An information paper published by Nammo pointed to nearly non-existent European shell orders for nearly 30 years as the main cause of limited ammunition production capacity in the present. The Norwegian government’s last artillery shell order to Nammo was placed in the 1990s, the paper said. Tooling up Nammo’s 155mm shell production capacity to meet Norway’s share of Ukrainian and NATO military needs would cost the equivalent of $6.3 billion for new equipment, hiring and training, the company said.

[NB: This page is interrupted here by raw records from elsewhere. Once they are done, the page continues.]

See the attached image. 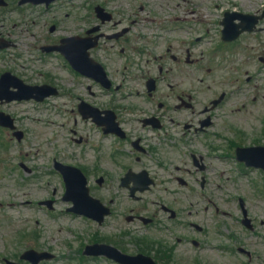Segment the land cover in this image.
Returning a JSON list of instances; mask_svg holds the SVG:
<instances>
[{"label":"flooded vegetation","instance_id":"flooded-vegetation-1","mask_svg":"<svg viewBox=\"0 0 264 264\" xmlns=\"http://www.w3.org/2000/svg\"><path fill=\"white\" fill-rule=\"evenodd\" d=\"M3 1L6 6H0L2 27L13 15L20 17V27L25 25L33 40L29 52L33 61L69 67L62 42L76 38L75 60L88 64L89 59L105 71L111 83L108 88L98 81L97 69L90 79L73 72L72 90L67 88L68 79L56 73L43 74L42 85L57 88L62 97L73 95L74 110L80 118L87 107L95 114L90 119L94 152L87 173L92 197L110 208L106 223L112 229H125L124 222L131 225L144 249L153 246L151 242L159 239L158 234L166 235L156 240L155 246L170 253L175 247L173 231L180 225L186 233L188 220L179 208L182 203L174 196L207 191L209 183L204 174L209 171V142L221 139L219 134H213L219 124L212 116L228 97L216 109L210 108L211 100L201 109L197 106L208 98L213 87L237 73L239 65L220 67L216 85L203 78L195 79L190 50L175 48L174 41H168L163 50L155 41H145L139 0H59L37 6L20 5L22 0ZM99 5L111 14L110 21L99 20ZM15 36L0 31V40L13 46V51L3 53L22 59L16 51ZM17 74L26 83L33 80ZM195 81L206 83L202 97L195 92ZM108 113L115 117L119 129L116 132L106 133L101 125ZM74 133L78 145L87 143L78 131ZM142 173L153 184L138 199L131 198L137 206L127 209L126 196L134 183L126 185L123 180L127 174ZM194 174L200 175V181L190 180ZM179 219L185 223L178 224ZM250 219L256 229V218ZM186 241L187 238L178 240Z\"/></svg>","mask_w":264,"mask_h":264},{"label":"rangeland","instance_id":"rangeland-1","mask_svg":"<svg viewBox=\"0 0 264 264\" xmlns=\"http://www.w3.org/2000/svg\"><path fill=\"white\" fill-rule=\"evenodd\" d=\"M144 5V10L141 12L142 21L145 17L153 20L151 18L153 12L166 19L143 23V34L148 37L149 41L153 39L155 42H159L160 49L163 50L166 48L163 38L178 39L180 42L176 43L175 48L182 51L190 50L194 56L195 79L202 78L209 68L213 70V74L203 79L216 85L220 76L219 64L226 62L227 57H223L220 53L222 57H215L212 53L208 54L209 50H213L209 27L212 35L215 34V41L221 40L222 42L221 32L218 31L220 26L215 24L222 11L237 5L238 10L258 13L264 9V0H145ZM166 5H170V7ZM184 13H190L192 19L185 21L183 18L176 17L173 22L176 14L184 16L182 15ZM168 23L174 30L177 29L171 35L167 33V30L159 27L160 24L168 27ZM3 31L16 33L18 39L23 42L33 41L25 28L17 27L13 30L12 26L10 28L6 26ZM196 36L201 37V42L197 44L193 41ZM221 42L219 45L222 44ZM239 44L232 50L231 54L235 56L229 57V60L239 65L244 64L243 73L248 70L251 81L247 83L246 76L242 74L238 91L243 93L232 94L231 97L236 100L229 102V106L227 104L215 116L218 117L216 121L220 124L219 128L223 129V133L231 135L233 130L229 129L240 126L250 140L251 136H255L261 129V118L262 116L264 118V69L259 67V58L264 56V20L256 32L245 34ZM224 51L228 52L222 53L231 56L230 49L227 48ZM2 66H9V63L2 62ZM51 69L53 68L51 67ZM58 70L53 71L59 73ZM61 74L67 77L63 71ZM194 85L195 92L201 93L202 97L204 95L202 89L206 83L195 81ZM74 86L75 84L71 80L70 87ZM227 89L229 90L228 87ZM244 95L255 96L257 100L253 102L250 99L242 105L240 102ZM72 102V99L65 98V100H52L49 105L29 102L22 105L12 104L3 108L4 111L18 116L28 126L26 127V140L20 145L17 141L11 140V135L0 132V140L3 138L5 141V144L0 145V264H5L4 259L18 261L19 255L27 249L44 250L56 255L55 260L45 264H113L103 260L82 258L80 249L82 246L92 243V233L98 227L82 218L65 213L71 205L62 200L64 186L51 167L53 156H58L60 161L73 165L77 163L86 166V163L91 164V144L79 146L70 141V129H77L82 134H89L88 124L79 122L75 126L77 115L72 112L74 107ZM227 146L228 142L221 141L219 144L221 156L223 154L221 150ZM27 154L31 156L30 161L33 162L32 166L36 169V173L31 177L18 168L19 160L17 158L22 157L23 160H26L29 156ZM211 165L217 170V173H220V177L226 181L227 185L226 192L214 195L220 208L228 214V217L225 218L227 227H222V229L226 233L227 229L235 231L237 238L233 243L215 234L216 221L212 218L211 212L204 213L203 225L212 233L210 239H205V242L208 243L203 244L199 251L202 264H242L241 260H244V264H264L262 237L252 236L248 231L241 229L237 223L240 218L237 207L240 198L245 199L257 219H264V211L258 207V205H264V193H257L256 191L261 189H255L254 183V181L261 182L262 180L258 179V173L255 170L245 169L238 164L234 157L222 158L219 167L213 161ZM238 165L244 174L238 170ZM46 168L49 171L48 175L42 172ZM16 169L19 170L16 171ZM47 199L56 201L55 211L52 213L47 208L38 205L39 201ZM194 203L193 209L189 211L191 215H186L194 221L201 220V215L200 218H195L196 212H202L196 207L195 201ZM259 221L257 220L260 225ZM104 228L100 232H110L111 227L105 226ZM188 229L191 237L205 238L204 235H197L195 231ZM258 230H263L262 235H264L263 225ZM19 234H26L22 243L19 241ZM158 236L165 238L166 235L159 234ZM180 236H182L181 232H179ZM233 244L236 245L234 249L231 247ZM223 247H231L233 253L223 250ZM239 247L250 251L253 256L248 258L241 254L238 251ZM194 253L195 249L191 244L180 246L177 251V262L179 264H195ZM17 254L18 258H16ZM20 264L26 263L20 262Z\"/></svg>","mask_w":264,"mask_h":264},{"label":"water","instance_id":"water-1","mask_svg":"<svg viewBox=\"0 0 264 264\" xmlns=\"http://www.w3.org/2000/svg\"><path fill=\"white\" fill-rule=\"evenodd\" d=\"M249 18V17H248ZM247 17L242 16L243 19V26L242 28L245 29H249L251 30L252 26L256 24L257 20L256 19H250V21L247 22L246 19H248ZM232 25L228 24L227 25V32H229L228 30L232 29ZM247 152H255V151H247ZM248 155V154H247ZM249 165H253V166H257V167H263L264 168V153L261 154L259 157L254 158V162H248ZM69 169V168H68ZM72 174L76 175V179L78 182L73 181L70 177V175L68 176V173L66 175V179H67V187H68V197L69 198L71 196V194H76L77 192V185H78V189H79V194L81 193L82 195H84V199L80 200V201H75L76 202V206L73 209V211L87 215V216H91V204L90 202L87 200L88 198V191L86 189V182L85 179L82 177L81 174H79L78 172H76L73 169L69 170ZM96 255H99L96 254ZM123 260V262H121L122 264H143V263H149L152 264L151 261L144 259V258H127V257H121ZM36 262H38V260H36Z\"/></svg>","mask_w":264,"mask_h":264}]
</instances>
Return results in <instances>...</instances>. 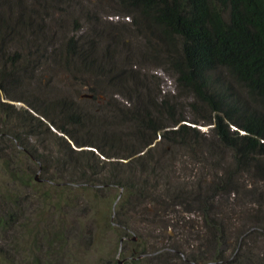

Currently, European shell manufacturers in Spain, Germany, France, Norway, the Czech Republic and Bulgaria must split production priorities between orders from their national governments and militaries, and orders for outside customers. One of the most capable corporations, Dusseldorf-headquartered Rheinmetall, is simultaneously juggling major production runs to meet simultaneous orders from a re-arming Bundeswehr, and the German portion of the one million shell batch the EU is purchasing for Ukraine.
The Nammo report estimated that, in the short and medium term, European rearmament along with the Russo-Ukrainian war has created a 13 million continental shell deficit that will take years to close. The actual number of 155mm shells fired by the AFU in a month or year is a Ukrainian military secret. Most independent estimates place the figure at about 300,000 shells in a month of intense fighting.
Somewhat less than half of the AFU’s functional artillery pieces, or about 400 to 450 cannon or self-propelled guns, are thought to be NATO 155mm caliber. The greater portion of cannon and howitzers operated by the AFU, with estimates usually ranging from 600 to 800 pieces, are Soviet-standard 152mm and 122mm. Ammunition for both those legacy weapons is, according to reports, severely short across the AFU.
Only Bulgaria, among European shell manufacturers, produces the 122mm shell, but in limited quantities. Ukraine in January announced it had begun production of both munitions, however, as shortages of both rounds are still common across the AFU.
The 155mm shell is used widely throughout the world. Outside continental Europe, the US, Britain and South Korea are major manufacturers. According to Pentagon statements, US production currently is 28,000 shells a month and by the end of 2024 will rise to 50,000 shells a month.